Content of the lipid classes TG (a), DG (b), MG (c) and LPC (d) in basic cake after storage times of 0 h, 24 h, 48 h and 96 h. Data are given as means ± standard deviation (n = 3). Different letters indicate statistically significant differences compared to other storage times within each treatment (ANOVA with Tukey’s test, p ≤ 0.05). TG triacylglycerols, DG diacylglycerols, MG monoacylglycerols, PC glycerophosphocholine, LPC lysoglycerophosphocholine

Only small changes in lipid class content occurred during storage. Concerning TG, a further decrease was expected in case of residual activity. However, the content of TG significantly increased for the cakes treated with lipases A, E, K and M compared to the values directly after baking. For DG, both an increase (due to hydrolysis of TG) and a decrease (due to hydrolysis to MG) would point to residual activity. Both cases were found: a significant decrease of the content of DG for lipase K and a significant increase for lipase O. Concerning MG, their content was significantly increased in samples containing lipase O during the first day of storage (by 70%, corresponding to a total increase from 2.3 mg/g to 3.9 mg/g). The level of LPC remained constant in all samples during the complete storage time.
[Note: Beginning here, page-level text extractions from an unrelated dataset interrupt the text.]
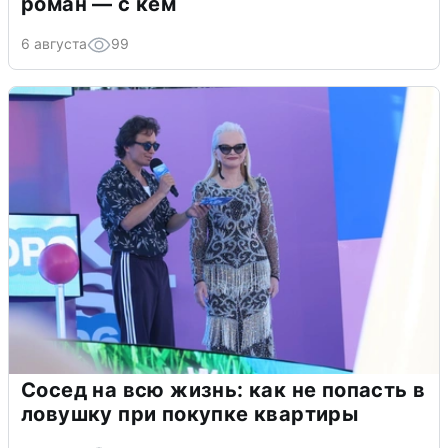
роман — с кем
6 августа
99
Сосед на всю жизнь: как не попасть в
ловушку при покупке квартиры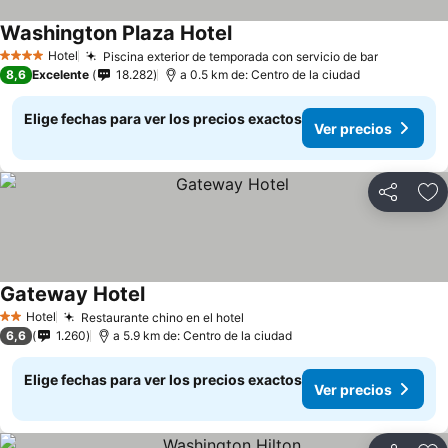
Washington Plaza Hotel
Hotel
Piscina exterior de temporada con servicio de bar
4 Estrellas
8,6
Excelente
18.282
a 0.5 km de: Centro de la ciudad
Elige fechas para ver los precios exactos
Ver precios
Compartir
Ag
Gateway Hotel
Hotel
Restaurante chino en el hotel
2 Estrellas
6,6
1.260
a 5.9 km de: Centro de la ciudad
Elige fechas para ver los precios exactos
Ver precios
The results revealed some contradictory trends, e.g., a significant decrease of DG within the first 24 h of storage in the control sample or significant increases in TG (lipases A, E, K and M). These findings hint at further mechanisms affecting the lipid composition during storage besides lipase activity. In light of the importance of lipid extractability as seen for calculated lipase activities, the complexation of lipids in bakery goods needs to be further discussed. Exposed fatty acid chains can enter the internal cavities of amylose helices and thereby form starch-lipid complexes [29]. These complexes naturally occur in starch and are formed or re-formed during baking. When a lipid is included in a starch-lipid complex, its extraction is hindered. During baking, the lipids involved can be exchanged and thereby alter the composition of extractable lipids, as shown for straight dough bread by Janssen et al. [28]. Further changes in the fraction of complexed lipids would therefore offer an explanation for changes in lipid composition during storage. However, this mechanism only applies to exposed fatty acids, as occurring in lipids with only one fatty acid attached (e.g. MG or LPC). It does therefore not explain the changes to TG or DG. Further research is needed to clarify this point.

Concerning hints at true residual lipase activity, an increase of 70% of MG was observed in the samples with lipase O. Its original impact on the level of MG was quadrupled. It must be noted that a similar trend was also visible in the control sample (63% increase of MG), however, this change was not significant due to high variations of the measurement. To clearly trace the change in the samples treated with lipase O back to lipase activity and to exclude the discussed complexation procedures as possible cause, additional lipase activity measurements as done for, e.g., amylases in wheat bread [30] are necessary.

Conclusions

To summarize our findings, we successfully adapted and validated a reliable method for the quantitation of the major five lipid classes from three different cake formulations. The method was applied to assess the lipase activity of seven lipases in both batter/dough and baked products. The different extractability of different lipids before and after baking influenced the results, hinting that despite the range of already available lipid extraction techniques, further improvements are needed. In combination with previously published data on the effect of lipases on the baking quality of batters/doughs and cakes [3, 4], we complemented the knowledge on prerequisites for lipases as effective improvers of baking quality in cakes. Although lipase activity was not decisive for the macroscopic effects, a high lipase activity supported already matching substrate specificities. Our hypothesis that the effectiveness of lipases is both dose-dependent and dependent on substrate specificity [15] was thereby proven. Additionally, we performed first trials to investigate possible residual activity of lipases in bakery goods. In this regard, further investigations are needed to better understand lipid behavior in stored bakery goods.